Doğan Satmış

Koltuğa yapışmak ve Aziz Yıldırım

28 Mayıs 2016 Cumartesi

Fenerbahçe başarılı bir sezonun ardından, 4 kupadan oldu.Önce Avrupa’da kupa şansı bitti, sonra lig kupası kaçtı.Önceki gece de, belki de tarihinin en kötü sezonunu geçiren Galatasaray karşısında 10’lık yenilgi ile Türkiye kupası kaybedildi.
Olabilir.
Futboldur, fazla abartmamak lazım.
Ama Aziz Yıldırım naptı, önce Fenerbahçeli futbolcuların ikincilik madalyası alması için stada çıkmamalarına onay verdi.
Tüm uygar memleketlerde, maçı kaybetmek de kazanmak kadar gerçektir diyerek, çıkıp göğüslerini kabarta kabarta herkes madalyasını alır. İster ikincilik olsun, ister sonunculuk.
Ama Aziz Yıldırım, “Küfür etmişler” bahanesine sığınarak, Fenerbahçeli futbolcuların sahaya çıkmamasına destek olup sporun temel ilkesi “fairplay”i yok saydı.
Şaşırmadık, daha önce de olmuştu benzer şey. G.Saray’ın şampiyonluk kupası aldığı maçta Fenerbahçe Stadı’nın ışıklarının söndürülmesi talimatını vermişti.
Ama bu da yetmedi Aziz Yıldırım’ın öfkesini dindirmeye, maçtan sonra da şunları söyledi:
“2000 yılında Fethullan Gülen’in Galatasaray’ı duayla şampiyon yaptığı söyleniyor.

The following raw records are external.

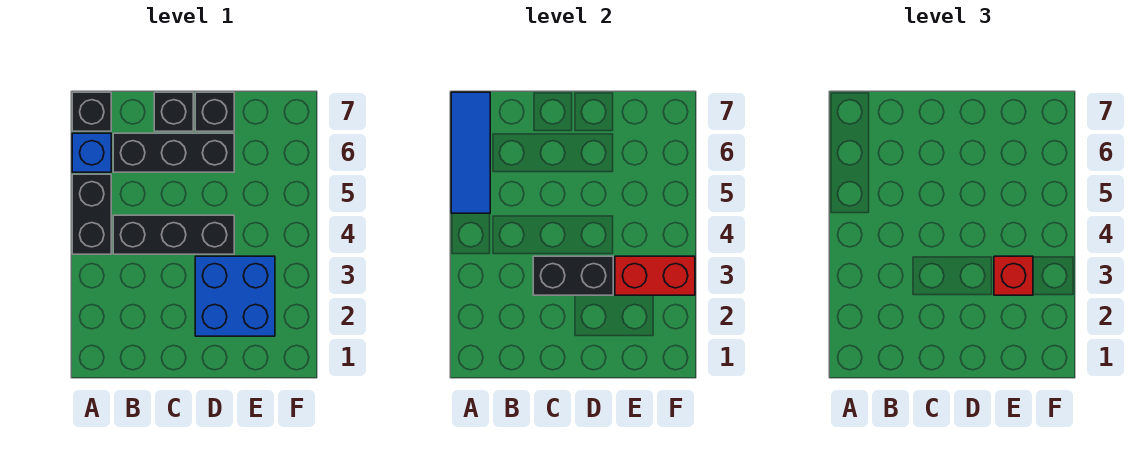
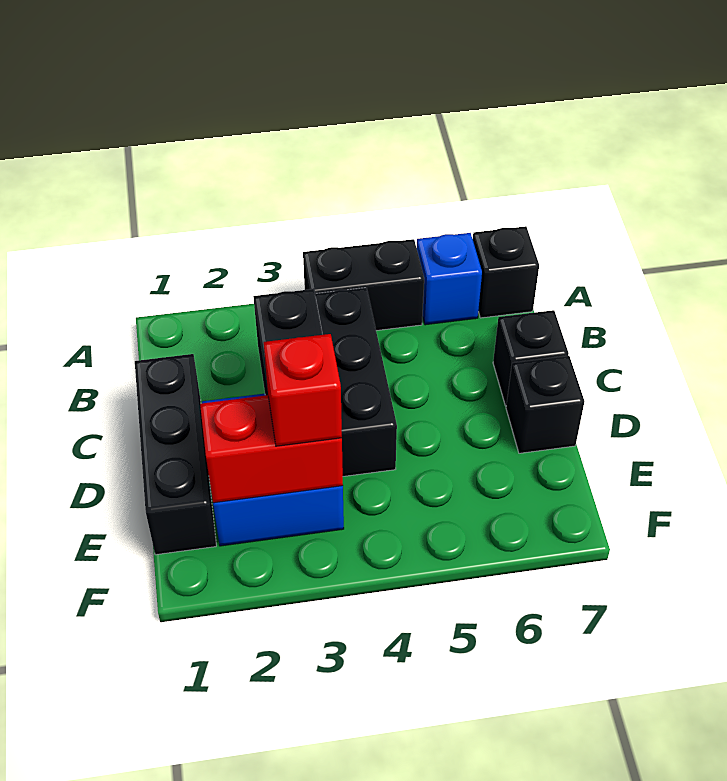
blue tile A5:A7 level 2 -> none
black brick B6:D6 level 1 -> black brick C1:E1 level 1
red brick E3:F3 level 2 -> red brick E2:E3 level 2

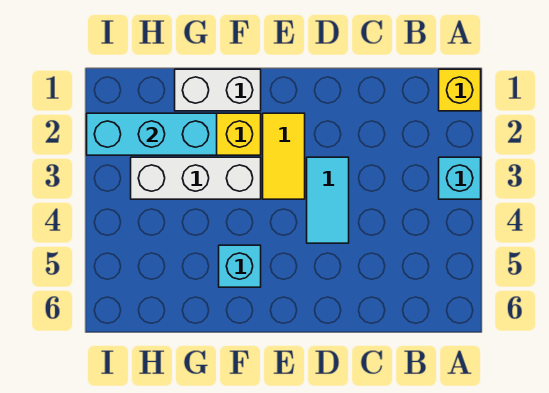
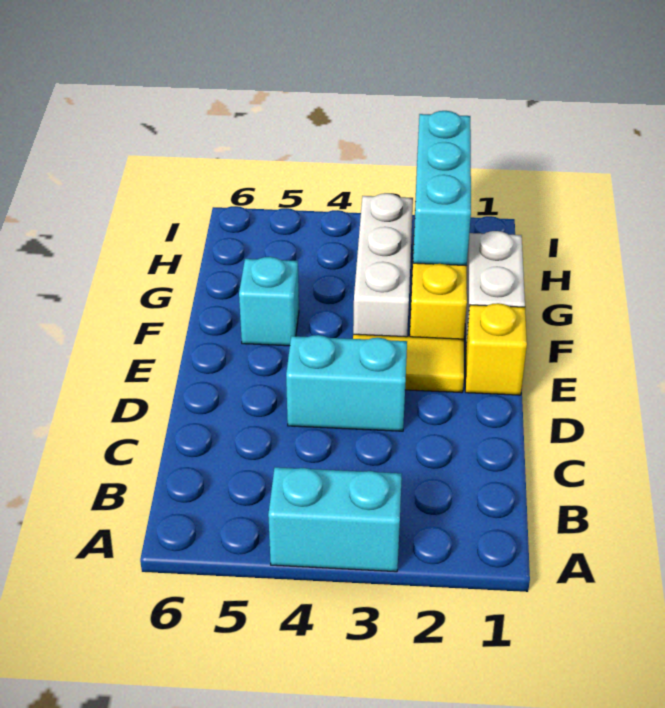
yellow brick A1 level 1 -> yellow brick E1 level 1
cyan brick A3 level 1 -> cyan brick A3:A4 level 1
cyan tile D3:D4 level 1 -> cyan brick D3:D4 level 1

Bizde böyle bir şey yok.
Ben şike yapmadım, yapsaydım bu 5 sene içinde her türlü belgeler ortaya konurdu. İspat edilirse kendimi köprüden atarım dedim.
Hakemler şampiyonluğumuzu engelledi. Penaltı var, vermiyor. Beşiktaş Başkanı’na, G.Saray Başkanı’na ceza vermezler, Aziz Yıldırım’a verirler.”

Ahmet Dursun, Seba gitsin
Tüm bu sözler, başarısız bir sezon sonunda, bir yöneticinin koltuğunu kaybetmemek için ürettiği bahane silsilesinden başka bir şey değil.
Yıllar önce Beşiktaş’ın efsane Başkanı Süleyman Seba, zamanında görevini bırakmayı bilmediği için “Ahmet Dursun, Seba gitsin” sloganlarına maruz kalmıştı.
Aziz Yıldırım, aynı kadere uğramamak için Fethullah Hoca’nın dualarına umut bağlamış anlaşılan.
Burada yapılacak, bir başkasının zaferini kötülemek yerine, yiğitçe özeleştiri yapmak, sorumluluğu almak, hataları araştırmak, tekrarını önlemeye çalışmak olmalı.
Yoksa, Fethullah Hoca, hakem, şike...
Kimse bunlara inanmaz.

Hendek mağlubiyeti
Gazetelerde dün PKK militanlarının Nusaybin’de teslim olma görüntüleri vardı.
“Hendek ve barikat” savaşı, gerisinde yüzlerce ölü, Suriyeleşmiş kentler ve teslim olma görüntüleri bırakıyor.
Örgüt ise, inandırıcı olmayan “Siviller vardı” gerekçeleriyle, bu ağır yenilgiyi örtme telaşında.
Örgüt liderleri, Türkiye devletinin 100 yıllık tarihine bakınca, bu tür olaylarda ne kadar acımasız kararlar alındığını görmeliler.
1915 tehcirinden Dersim olaylarına, 12 Eylül’den 90’lı yıllara, devlet her defasında, önüne geleni buldozer gibi ezdi geçti.
2016 yılında olmamız da bunu değiştirmedi, hep birlikte gördük. Devletin bu sert politikaları kabul edilemez ama gerçek ve dış dünya da pek aldırmıyor.
Çözüm sürecini bozma ve hendek-barikat siyaseti çöktü, olan canını, malını, evini kaybeden sivil halka oldu.
Bunu örgüt de görmeli ve sorunu masada çözmek için tarihsel bir adım atmalı.
Sorunun masaya taşınmasının, Kürt siyasetine 1 Haziran’da sağladığı oy artışı, böyle bir adımın gerekçesi sayılmalı.